鹤怜静静看着我,用修长的手指擦去那颗眼泪,接着,动作极温柔地为我梳理披散在他腿上的白发,骨节分明的手指隐没在雪白的发丝间,丝丝缕缕、缠绵悱恻。
忽然,“我”将半截出鞘的月华剑全部抽了出来,迎着月色恨恨一挥,剑尖那抹鲜红似血的凤丹心在半空化出一道凌厉的炽红弧线,几乎灼伤了我的眼睛。
他拨弄我发丝的手滞了片刻,然后移到“我”面颊上,覆住了“我”强睁着流泪的眼睛,另一只手则握住“我”持剑的手,从容不迫地将剑收了回来。
他隔着手背凝向我的眼睛:“隐华,他不值得。”
“我”摇头,痛苦地呜咽:“哥哥,我爱他,为了他我连命都可以舍,可他竟那样糟蹋我的心意,难道他真的一点都不懂吗……”
“我知他幼年坎坷、见惯风雨,如今一心只想成仙,世俗的情欲半点都沾不上他身。他不会和我有什么,我也从不妄想能和他有什么,何况日后他位列仙班、超脱轮回,而我在这凡世匆匆百年、身死灯灭,此后生生世世永难相遇!我求他一支簪子,不过是想给自己留个念想……难道就连这样微小的请求也过分了吗?!”
“他怎么能……如此铁石心肠……!”
我怔怔看着那个自己声泪俱下,狼狈得涕泗横流,每一字每一句,都如有锥心之痛。
原来当年的“我”,就是这样将自己的骄傲和尊严凿开,剥出一颗千疮百孔、血淋淋的心,“我”捧着这颗心想要送给他,却被他弃如敝履,落入尘埃。
那只被放在一旁的玉壶不知何时倒了下来,滚到廊椅的边缘,谁都没有注意到它,于是砰的一声脆响,碎了一地狼藉。
一片冰心在玉壶。
心碎却不心死。原来这才是我这些年,最痛苦的根由。
第054章
月光无声地从栖风楼外照进来,鹤怜并拢的指缝间渗出温热而晶莹的眼泪。
就在我为昔年自己的愚蠢和固执而感到爱莫能助的悲哀时,却看到鹤怜出尘如谪仙的脸上,忽然露出了一个我从未见过的、甚至能堪称是残酷的笑容。
他一面这样笑着,一面缓缓俯下身子,隔着修长清癯的手,吻上了“我”的眼睛。
“我”攥着鹤怜的衣襟,泪水无声地淌下,他的吻从手背一点点移至“我”的嘴唇,在确认“我”已哭得半睡过去后,他用舌顶开了“我”的齿关。

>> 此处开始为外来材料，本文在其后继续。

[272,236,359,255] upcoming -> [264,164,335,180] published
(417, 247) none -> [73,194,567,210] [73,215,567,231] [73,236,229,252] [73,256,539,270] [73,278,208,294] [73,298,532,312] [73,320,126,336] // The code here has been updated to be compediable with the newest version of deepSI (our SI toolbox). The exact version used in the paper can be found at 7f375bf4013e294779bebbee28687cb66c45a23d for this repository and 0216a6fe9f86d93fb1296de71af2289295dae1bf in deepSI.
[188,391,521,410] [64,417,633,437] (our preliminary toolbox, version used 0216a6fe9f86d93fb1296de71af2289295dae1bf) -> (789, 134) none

我呆滞地望着他,这个曾被我唤作鹤使哥哥的男人,他究竟是个怎样的人呢,为何每次都在我自以为看懂他之后,他却又变得更加难以捉摸。
我忽然想起一件从前被我忽略了的事来。
那是鹤怜同我剖白心迹之前的事了,彼时我还同他十分亲近。
按规矩,在高阶弟子的修为达到化神境后,便有教导总门内金丹境弟子的资格了。但说句实话,我这个人实在是没有做师父该有的耐心和担当,所以很大一部分时间,我都将那几个弟子塞到了鹤怜那。那时的鹤怜已有合体境的修为,加之他一向对我纵容,是以从未推辞过。
而温尧,也在那几个被我“流放”的弟子之中。
温尧那会儿才晋入金丹境不久,虽然已经四十出头的年纪,但因修真之人寿数漫长,他外表也不过是十五六岁的少年模样。而我这一世的那位便宜师娘,也就是温尧现在的道侣裴宪君,也是那时候拜入山门的。

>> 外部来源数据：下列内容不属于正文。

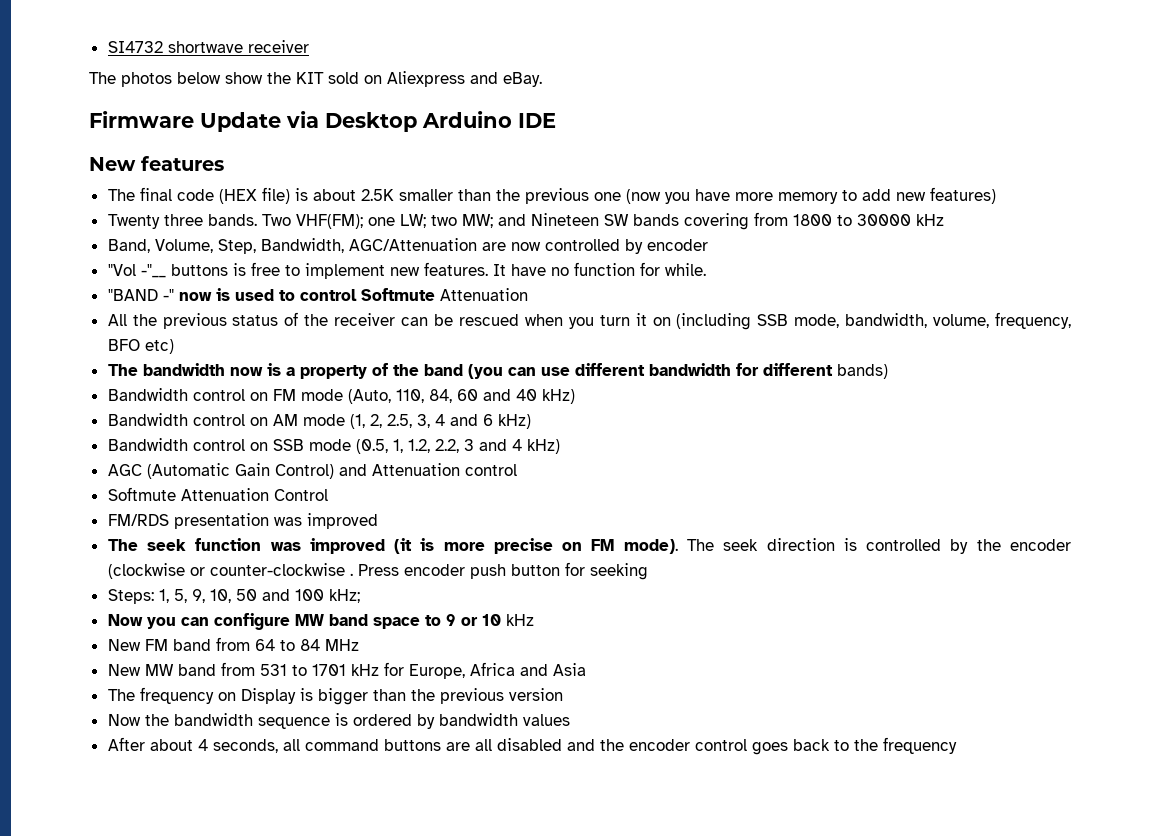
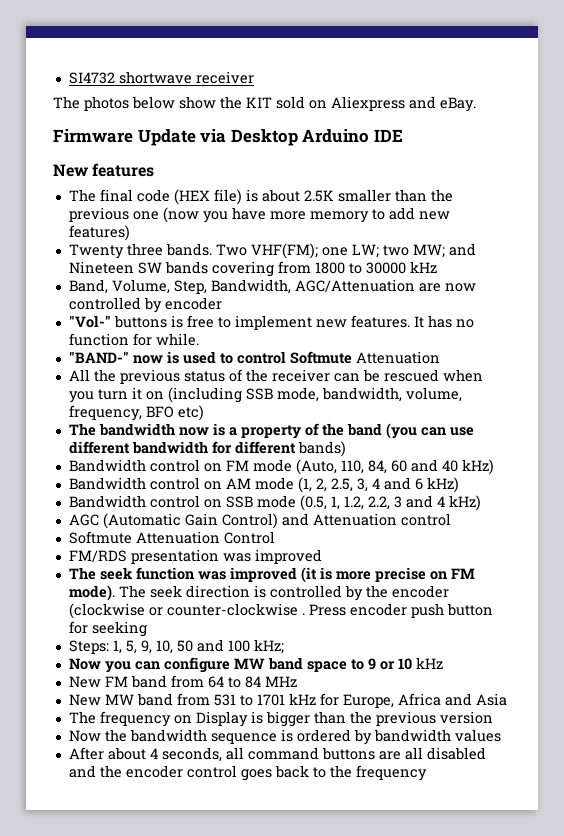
[107,264,166,278] "Vol -"__ -> [68,315,111,328] "Vol-"
[510,264,546,276] have -> [427,315,452,328] has
[107,289,174,301] "BAND -" -> [68,351,129,363] "BAND-"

刚进山门的弟子通常都被安排在第四峰的弟子院里,由专门教导新弟子的长老管理,统一进行练气与筑基的修行,开光后则转为正式弟子。但也有一些根骨奇佳的,一入山门便能得高阶长老看中,收入门下,裴宪君便在此列。
而收了裴宪君做弟子的,正是鹤怜。
有一回我去鹤怜的洞府看我那几个徒弟,正巧见到了刚入门不久的裴宪君,她是个极漂亮的女孩,一双眉眼寒中带媚,像雪里的红梅花一样惹人注目。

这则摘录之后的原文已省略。